Isothermal process is the ideal process for gas state change in the pneumatic system, and at present it could achieve approximately only with isothermal chamber which stuffed fine wire. Isothermal chamber is used in the testing and control in pneumatic system, and its temperature characteristics are effect by stuffer amount of wire and mass flow of compressed air, which is directly decide the accuracy of test and control. In this project, the fine wire in isothermal chamber is looked as porous media with large porosity, and under the fixed stuffer density conditions the law between its distribution and effective heat transfer coefficient will be studied in order to strengthen heat exchange during discharge process and improve temperature characteristics of isothermal chamber to achieve the isothermal process. At first, topological method would be adopted to optimize the distribution of porous media in order to minimize the thermal resistance from chamber wall to the center and strengthen the outward heat transfer from heat source; The distribution of porous media would be improve further based on field coordination principle to strengthen the convective heat transfer during isothermal chamber discharge process; Numerical simulation would be used to predict the temperature characteristics of isothermal chamber optimized, which would be used to test the flow characteristics of pneumatic components in order to improve the accuracy of test results. The proposed method, which topology method combined with field coordination principle to optimize the distribution of porous media in order to change the effective heat transfer coefficient of the porous medium, can be used to strengthen or weaken the heat exchange, and the results would enrich the artificial porous media heat transfer theory.

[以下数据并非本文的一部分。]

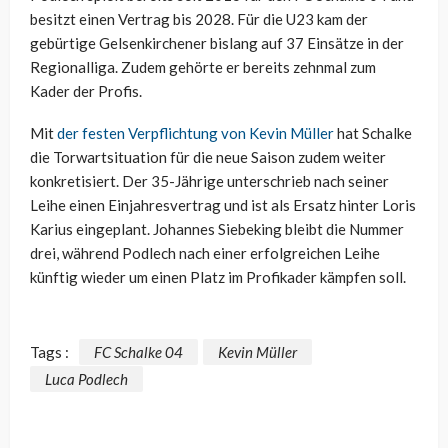
besitzt einen Vertrag bis 2028. Für die U23 kam der
gebürtige Gelsenkirchener bislang auf 37 Einsätze in der
Regionalliga. Zudem gehörte er bereits zehnmal zum
Kader der Profis.
Mit
der festen Verpflichtung von Kevin Müller
hat Schalke
die Torwartsituation für die neue Saison zudem weiter
konkretisiert. Der 35-Jährige unterschrieb nach seiner
Leihe einen Einjahresvertrag und ist als Ersatz hinter Loris
Karius eingeplant. Johannes Siebeking bleibt die Nummer
drei, während Podlech nach einer erfolgreichen Leihe
künftig wieder um einen Platz im Profikader kämpfen soll.
Tags :
FC Schalke 04
Kevin Müller
Luca Podlech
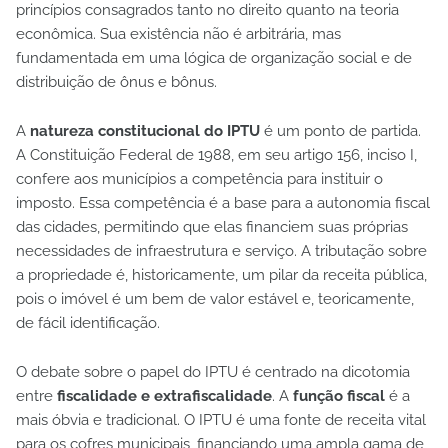
princípios consagrados tanto no direito quanto na teoria
econômica. Sua existência não é arbitrária, mas
fundamentada em uma lógica de organização social e de
distribuição de ônus e bônus.
A
natureza constitucional do IPTU
é um ponto de partida.
A Constituição Federal de 1988, em seu artigo 156, inciso I,
confere aos municípios a competência para instituir o
imposto. Essa competência é a base para a autonomia fiscal
das cidades, permitindo que elas financiem suas próprias
necessidades de infraestrutura e serviço. A tributação sobre
a propriedade é, historicamente, um pilar da receita pública,
pois o imóvel é um bem de valor estável e, teoricamente,
de fácil identificação.
O debate sobre o papel do IPTU é centrado na dicotomia
entre
fiscalidade e extrafiscalidade
. A
função fiscal
é a
mais óbvia e tradicional. O IPTU é uma fonte de receita vital
para os cofres municipais, financiando uma ampla gama de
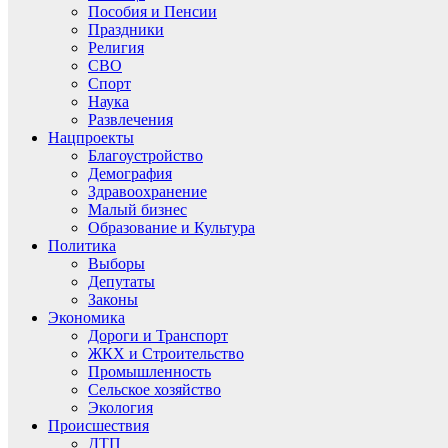
Пособия и Пенсии
Праздники
Религия
СВО
Спорт
Наука
Развлечения
Нацпроекты
Благоустройство
Демография
Здравоохранение
Малый бизнес
Образование и Культура
Политика
Выборы
Депутаты
Законы
Экономика
Дороги и Транспорт
ЖКХ и Строительство
Промышленность
Сельское хозяйство
Экология
Происшествия
ДТП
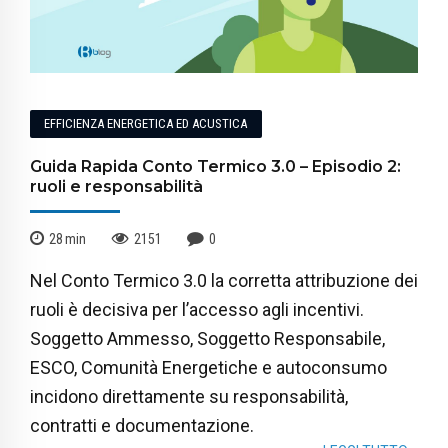
EFFICIENZA ENERGETICA ED ACUSTICA
Guida Rapida Conto Termico 3.0 – Episodio 2:
ruoli e responsabilità
28
min
2151
0
Nel Conto Termico 3.0 la corretta attribuzione dei
ruoli è decisiva per l’accesso agli incentivi.
Soggetto Ammesso, Soggetto Responsabile,
ESCO, Comunità Energetiche e autoconsumo
incidono direttamente su responsabilità,
contratti e documentazione.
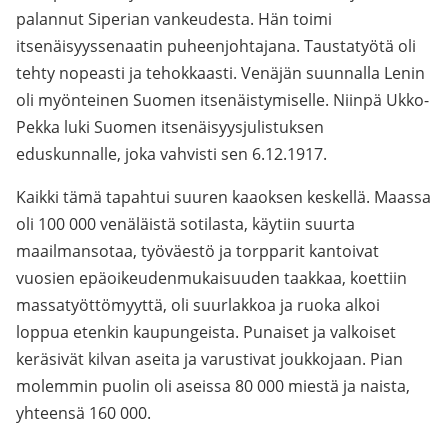
palannut Siperian vankeudesta. Hän toimi
itsenäisyyssenaatin puheenjohtajana. Taustatyötä oli
tehty nopeasti ja tehokkaasti. Venäjän suunnalla Lenin
oli myönteinen Suomen itsenäistymiselle. Niinpä Ukko-
Pekka luki Suomen itsenäisyysjulistuksen
eduskunnalle, joka vahvisti sen 6.12.1917.
Kaikki tämä tapahtui suuren kaaoksen keskellä. Maassa
oli 100 000 venäläistä sotilasta, käytiin suurta
maailmansotaa, työväestö ja torpparit kantoivat
vuosien epäoikeudenmukaisuuden taakkaa, koettiin
massatyöttömyyttä, oli suurlakkoa ja ruoka alkoi
loppua etenkin kaupungeista. Punaiset ja valkoiset
keräsivät kilvan aseita ja varustivat joukkojaan. Pian
molemmin puolin oli aseissa 80 000 miestä ja naista,
yhteensä 160 000.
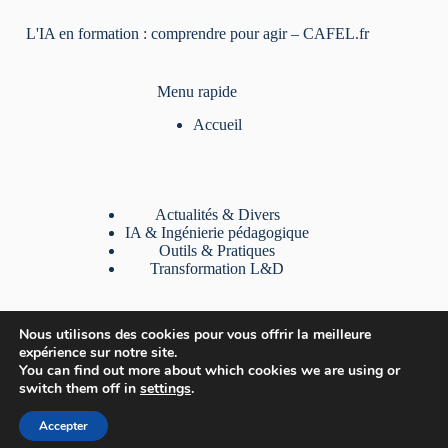
L'IA en formation : comprendre pour agir – CAFEL.fr
Menu rapide
Accueil
Actualités & Divers
IA & Ingénierie pédagogique
Outils & Pratiques
Transformation L&D
Liens utiles
Nous utilisons des cookies pour vous offrir la meilleure
expérience sur notre site.
A Propos
You can find out more about which cookies we are using or
Contact
switch them off in
settings
.
Mentions légales
Politique de confidentialité
Accepter
Plan du site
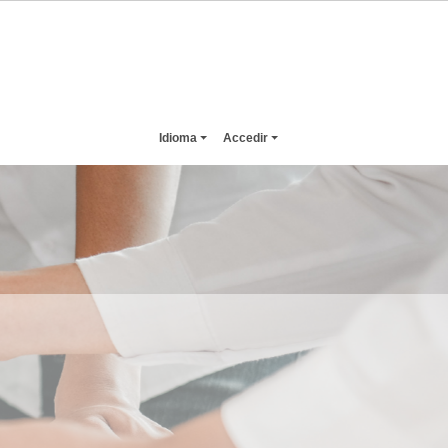
Idioma
Accedir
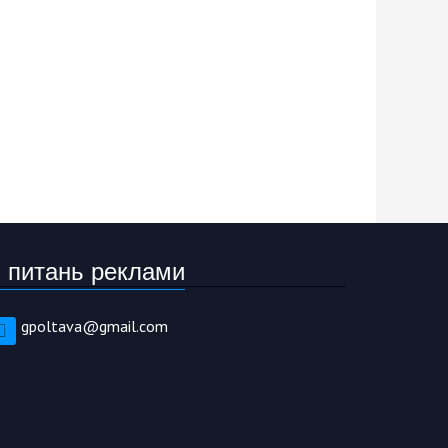
 питань реклами
gpoltava@gmail.com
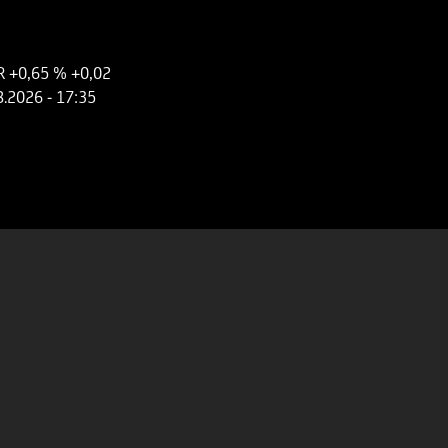
R
+0,65 %
+0,02
8.2026
- 17:35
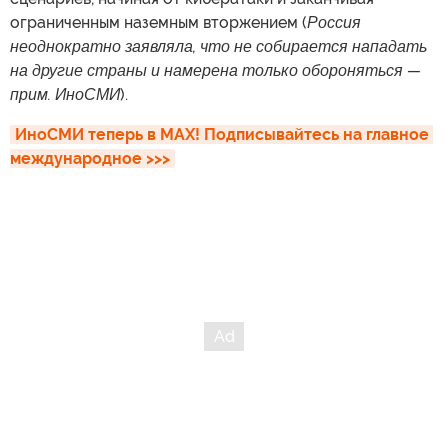
ограниченным наземным вторжением (
Россия
неоднократно заявляла, что не собирается нападать
на другие страны и намерена только обороняться —
прим. ИноСМИ
).
ИноСМИ теперь в MAX! Подписывайтесь на главное 
международное >>>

等温过程是气动系统中理想的气体状态变化过程，目前唯一借助填充细金属丝形成的等温容器来近似实现。等温容器应用于气动系统的测试和控制中，其温度特性受到金属丝填充量和压缩空气质量流量共同影响，并直接关系到测试和控制精度。本项目把等温容器内的金属丝看作大空隙率的多孔介质，研究在定密度条件下其分布对有效换热系数的影响规律，以强化放气过程中的热交换，改善等温容器的温度特性，实现等温过程。首先采用拓扑方法优化多孔介质分布，使容器壁到中心的热阻最小，强化热源向外传热；并基于场协同原理进一步改进多孔介质分布，来强化等温容器放气过程的对流换热；优化后的等温容器采用数值仿真来预测其温度特性，并用它来测试气动元件的流量特性，提高测试结果精度。本项目所提出的拓扑优化和场协同原理相结合来优化多孔介质分布改变多孔介质有效换热系数，可用来强化或削弱换热，该成果将丰富人造多孔介质的换热理论。

等温过程是气动系统中理想的气体状态变化过程，目前唯一借助填充细金属丝形成的等温容器来近似实现。等温容器应用于气动系统的测试和控制中，其温度特性受到金属丝填充量和压缩空气质量流量共同影响，并直接关系到测试和控制精度。我们把等温容器内的金属丝看作大空隙率的多孔介质，研究了在定填充密度条件下其分布对放气过程热交换的影响规律。首先基于多孔介质理论，以容器中心到容器壁的热阻最小来确定铜丝分层填充，研究了铜丝分层变密度分布对非稳态导热的影响；接着采用拓扑优化方法，进一步改进铜丝分布，来强化等温容器放气过程的容器壁向中心的导热；最后，基于放气热力学模型和压力曲线，得到等温容器放气过程中与孔隙率有关的对流换热经验关系式，为进一步研究铜丝分布对放气过程中对流换热的影响奠定基础。该研究成果不仅能够提高等温容器的等温特性，并且可以应用于研究人造多孔介质的结构分布对强化换热的影响规律。